Life finds a way

We describe creatures on Earth as “Carbon based life-forms” (another sci-fi cliche), but in fact all known life is based on six elements: Hydrogen, Oxygen, Carbon, Nitrogen, Phosphorous and Sulphur.
Or at least, that’s what we thought until a team of researchers funded by NASA’s Astrobiology Institute discovered a microbe in Mono Lake, California, which breaks that rule. Strain GFAJ-1 of Gammaproteobacteria has been observed succesfully substituting arsenic for phosphorous. Phosphorus is part of the chemical backbone of DNA and RNA, the structures that carry genetic instructions for life, and is considered an essential element for all living cells. It is also a central component of the energy-carrying molecule in all cells (adenosine triphosphate) and also the phospholipids that form all cell membranes.
Arsenic is extremely poisonous to most organisms because it has very similar chemical properties to Phosphorous. When arsenic is introduced into a cell, it interferes with the chemical processes that would normally be using Phosphorous, usually with disastrous effects for the cell and whatever creature it came from. But it is this very similarity which has allowed the microbe to adapt its own biochemistry to use arsenic as a phosphorous substitute.

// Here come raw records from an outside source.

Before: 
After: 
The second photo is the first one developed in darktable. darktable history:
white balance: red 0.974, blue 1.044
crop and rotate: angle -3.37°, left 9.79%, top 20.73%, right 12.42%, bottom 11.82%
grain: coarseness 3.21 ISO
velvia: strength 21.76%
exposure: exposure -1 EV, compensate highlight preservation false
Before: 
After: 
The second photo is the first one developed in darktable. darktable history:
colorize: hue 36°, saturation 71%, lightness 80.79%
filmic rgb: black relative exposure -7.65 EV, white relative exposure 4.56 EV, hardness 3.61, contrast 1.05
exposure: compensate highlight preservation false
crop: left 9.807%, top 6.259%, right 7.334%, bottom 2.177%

This is far more significant than it appears to those of us who never studied biochemistry. This discovery was not on another planet, or under the antarctic ice cap, or in a remote jungle – the microbe was found in a famous salt-water lake in California. If life can continue to surprise our top researchers like this, if it can re-write the rules right in their back yards, then imagine the possible forms it could assume elsewhere in the universe? The search for extra-terrestrial life has always assumed that life would be based on the same building blocks as on Earth, since that is all we know how to recognise. But if even earthly life doesn’t stick to the same template then perhaps we need to look wider, for more possible signs. Who knows what we might find!